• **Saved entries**
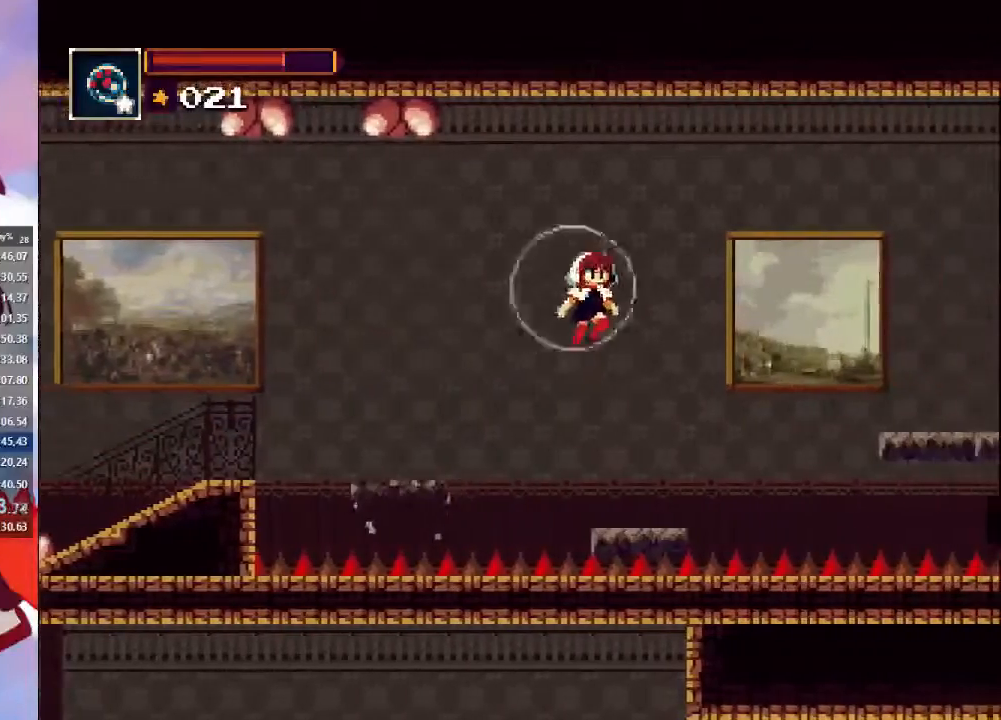
{"dt_ms": 500, "buttons": [], "left_stick": "right", "right_stick": "center", "events": [[133, "CIRCLE", "up"]]}
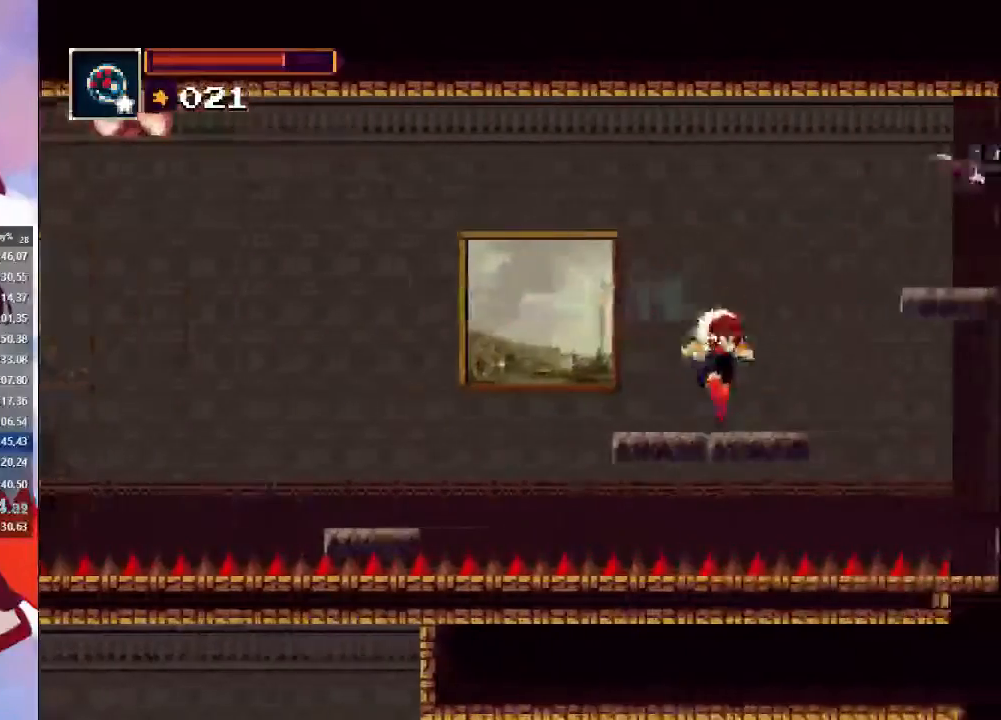
{"dt_ms": 500, "buttons": ["CIRCLE"], "left_stick": "right", "right_stick": "center", "events": [[233, "CIRCLE", "down"]]}
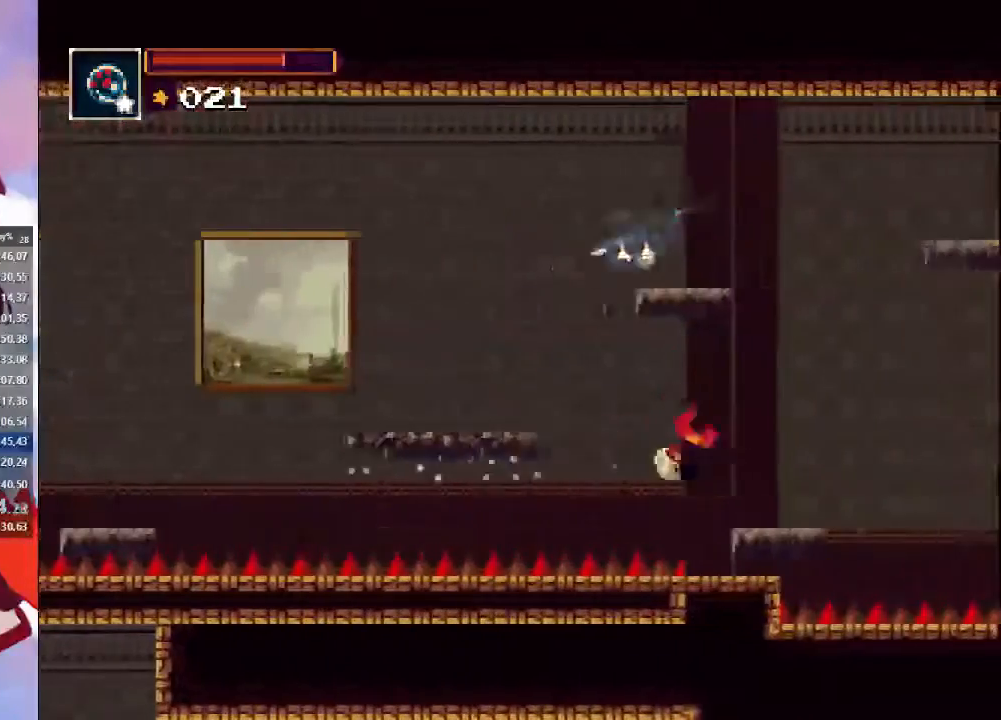
{"dt_ms": 500, "buttons": [], "left_stick": "right", "right_stick": "center", "events": [[100, "CIRCLE", "up"], [333, "CROSS", "down"], [500, "CROSS", "up"]]}
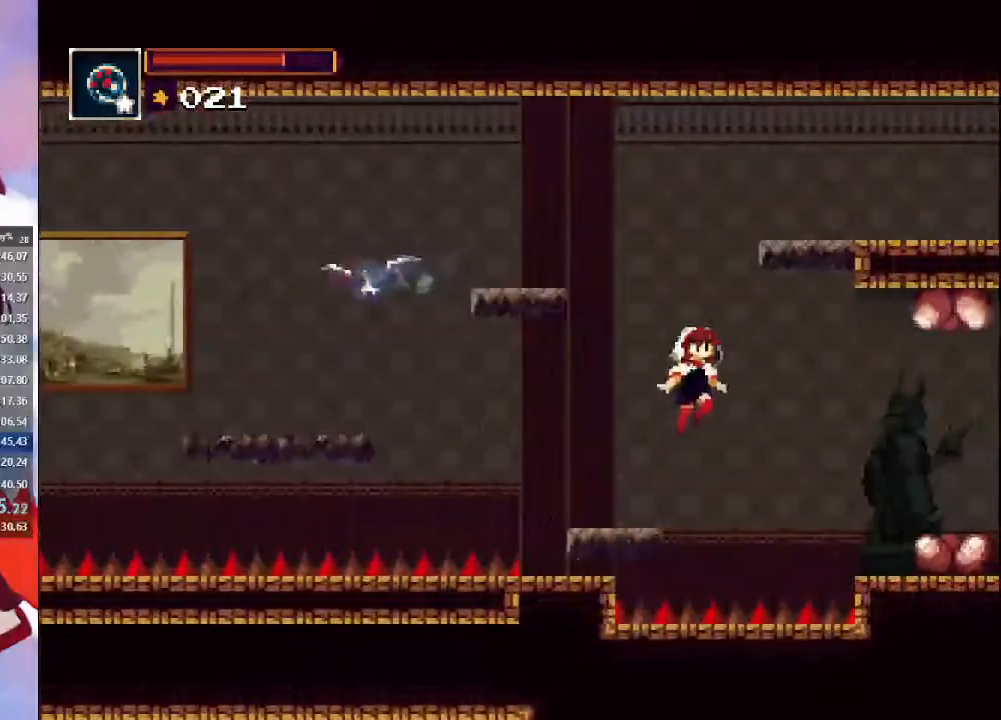
{"dt_ms": 500, "buttons": ["CIRCLE"], "left_stick": "right", "right_stick": "center", "events": [[300, "CIRCLE", "down"]]}
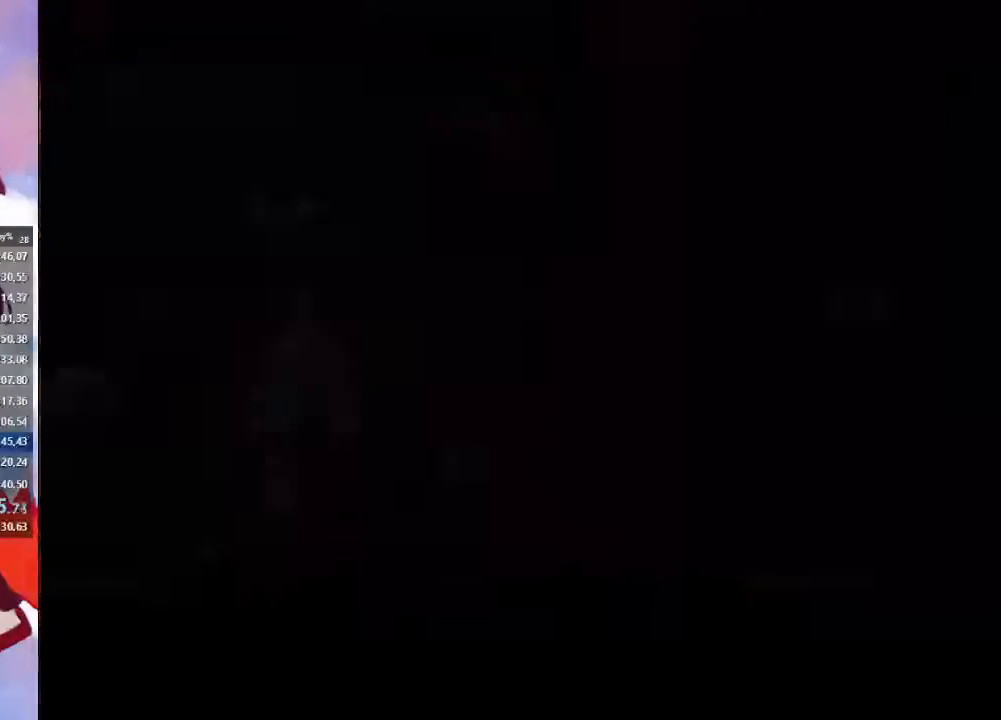
{"dt_ms": 1000, "buttons": [], "left_stick": "right", "right_stick": "center"}
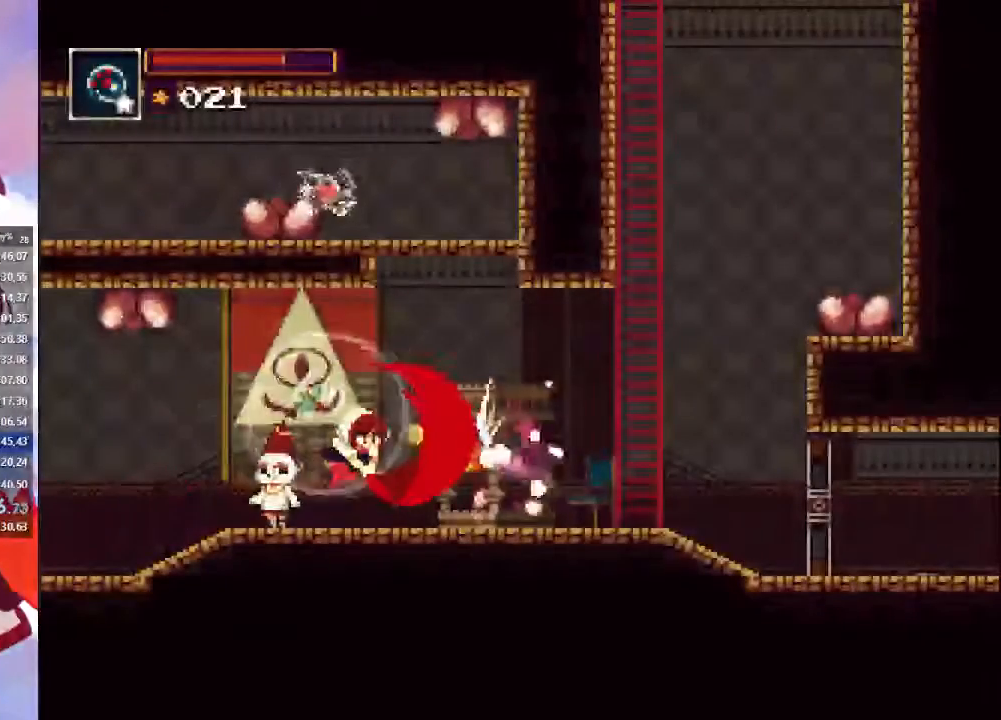
{"dt_ms": 500, "buttons": [], "left_stick": "right", "right_stick": "center", "events": []}
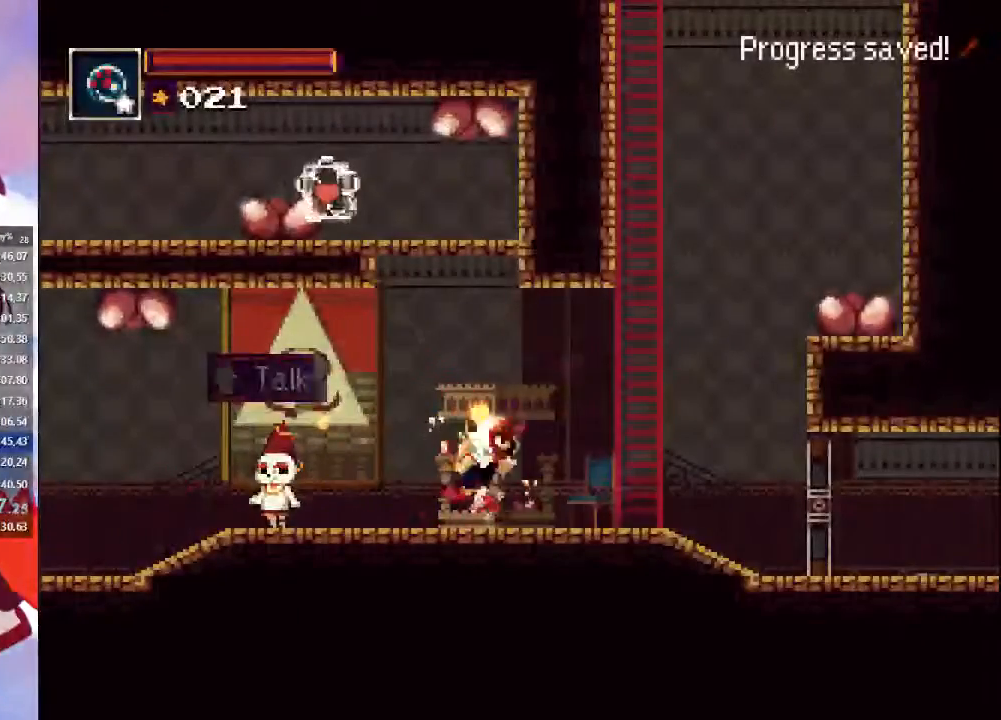
{"dt_ms": 500, "buttons": ["CROSS"], "left_stick": "right", "right_stick": "center", "events": [[67, "CROSS", "down"], [267, "CROSS", "up"], [333, "CROSS", "down"]]}
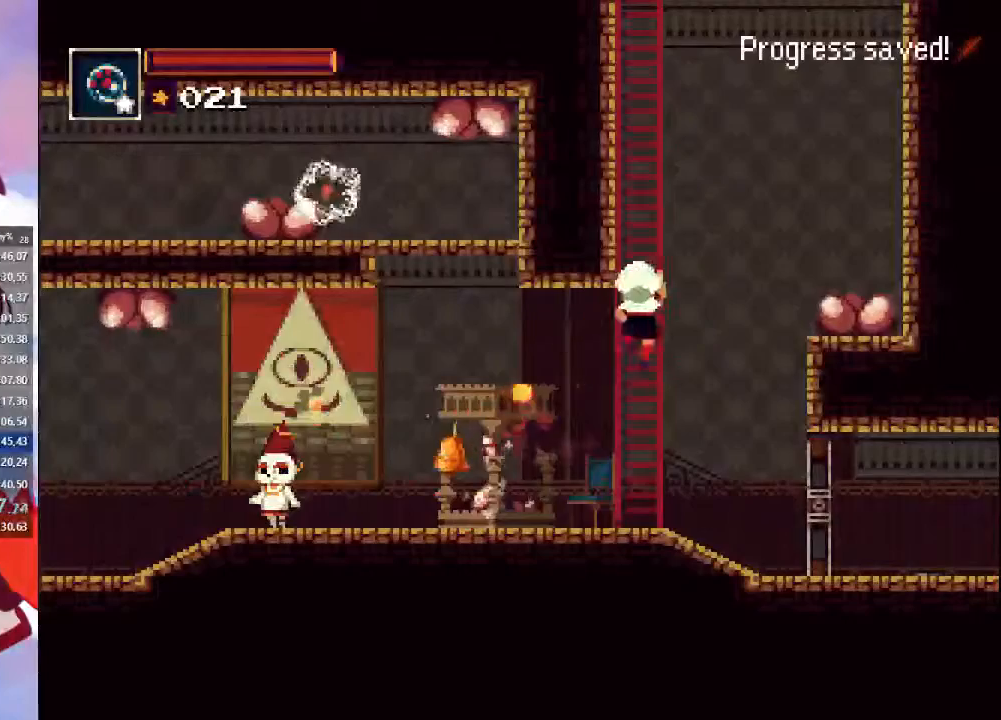
{"dt_ms": 500, "buttons": [], "left_stick": "center", "right_stick": "center", "events": [[67, "CROSS", "up"], [100, "left_stick", "center"], [133, "CROSS", "down"], [233, "CROSS", "up"], [267, "CROSS", "down"], [467, "CROSS", "up"]]}
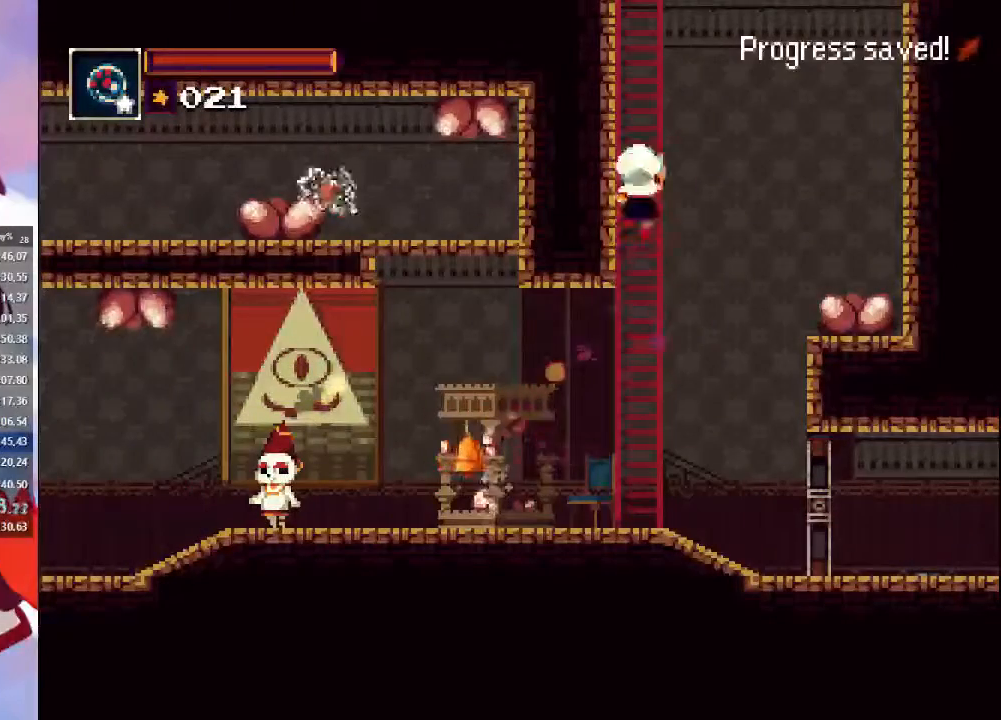
{"dt_ms": 500, "buttons": ["CROSS"], "left_stick": "up-left", "right_stick": "center", "events": [[67, "CROSS", "down"], [167, "CROSS", "up"], [200, "CROSS", "down"], [333, "CROSS", "up"], [400, "left_stick", "up"], [467, "left_stick", "up-left"], [500, "CROSS", "down"]]}
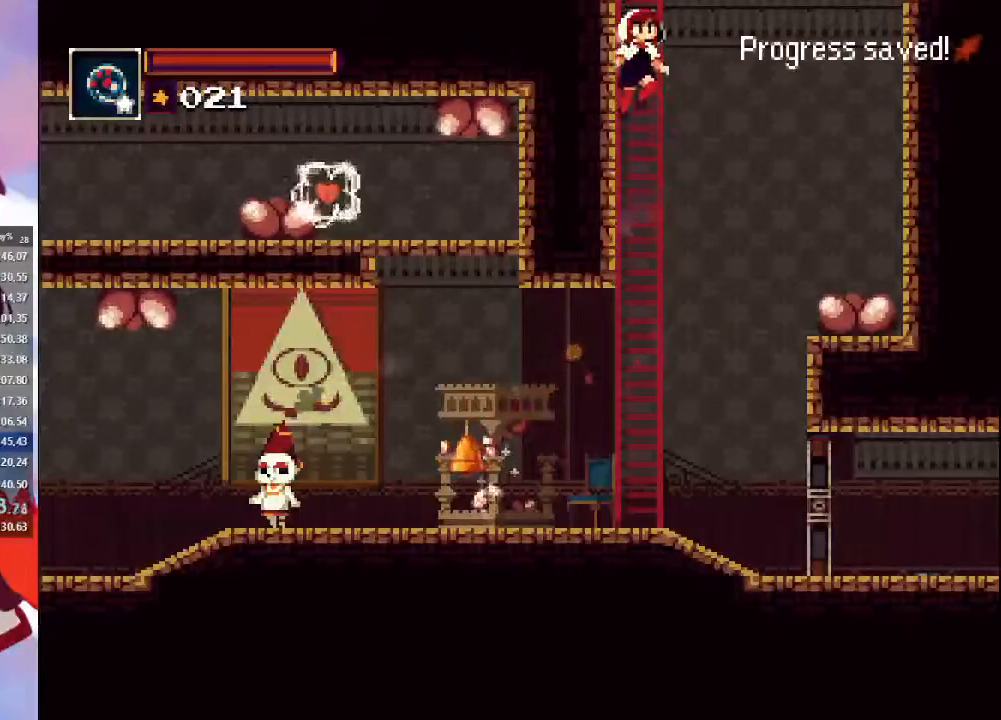
{"dt_ms": 500, "buttons": ["CROSS"], "left_stick": "center", "right_stick": "center", "events": [[67, "CROSS", "up"], [100, "CROSS", "down"], [267, "CROSS", "up"], [300, "left_stick", "up"], [367, "CROSS", "down"], [433, "CROSS", "up"], [433, "left_stick", "center"], [500, "CROSS", "down"]]}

• **EXERCISE REQUIREMENTS**
Should there be pictures in the data, leave them out and return the rest exactly.

• **TASK RESULT**
{"dt_ms": 500, "buttons": [], "left_stick": "right", "right_stick": "center", "events": [[133, "CIRCLE", "up"]]}
{"dt_ms": 500, "buttons": ["CIRCLE"], "left_stick": "right", "right_stick": "center", "events": [[233, "CIRCLE", "down"]]}
{"dt_ms": 500, "buttons": [], "left_stick": "right", "right_stick": "center", "events": [[100, "CIRCLE", "up"], [333, "CROSS", "down"], [500, "CROSS", "up"]]}
{"dt_ms": 500, "buttons": ["CIRCLE"], "left_stick": "right", "right_stick": "center", "events": [[300, "CIRCLE", "down"]]}
{"dt_ms": 1000, "buttons": [], "left_stick": "right", "right_stick": "center"}
{"dt_ms": 500, "buttons": [], "left_stick": "right", "right_stick": "center", "events": []}
{"dt_ms": 500, "buttons": ["CROSS"], "left_stick": "right", "right_stick": "center", "events": [[67, "CROSS", "down"], [267, "CROSS", "up"], [333, "CROSS", "down"]]}
{"dt_ms": 500, "buttons": [], "left_stick": "center", "right_stick": "center", "events": [[67, "CROSS", "up"], [100, "left_stick", "center"], [133, "CROSS", "down"], [233, "CROSS", "up"], [267, "CROSS", "down"], [467, "CROSS", "up"]]}
{"dt_ms": 500, "buttons": ["CROSS"], "left_stick": "up-left", "right_stick": "center", "events": [[67, "CROSS", "down"], [167, "CROSS", "up"], [200, "CROSS", "down"], [333, "CROSS", "up"], [400, "left_stick", "up"], [467, "left_stick", "up-left"], [500, "CROSS", "down"]]}
{"dt_ms": 500, "buttons": ["CROSS"], "left_stick": "center", "right_stick": "center", "events": [[67, "CROSS", "up"], [100, "CROSS", "down"], [267, "CROSS", "up"], [300, "left_stick", "up"], [367, "CROSS", "down"], [433, "CROSS", "up"], [433, "left_stick", "center"], [500, "CROSS", "down"]]}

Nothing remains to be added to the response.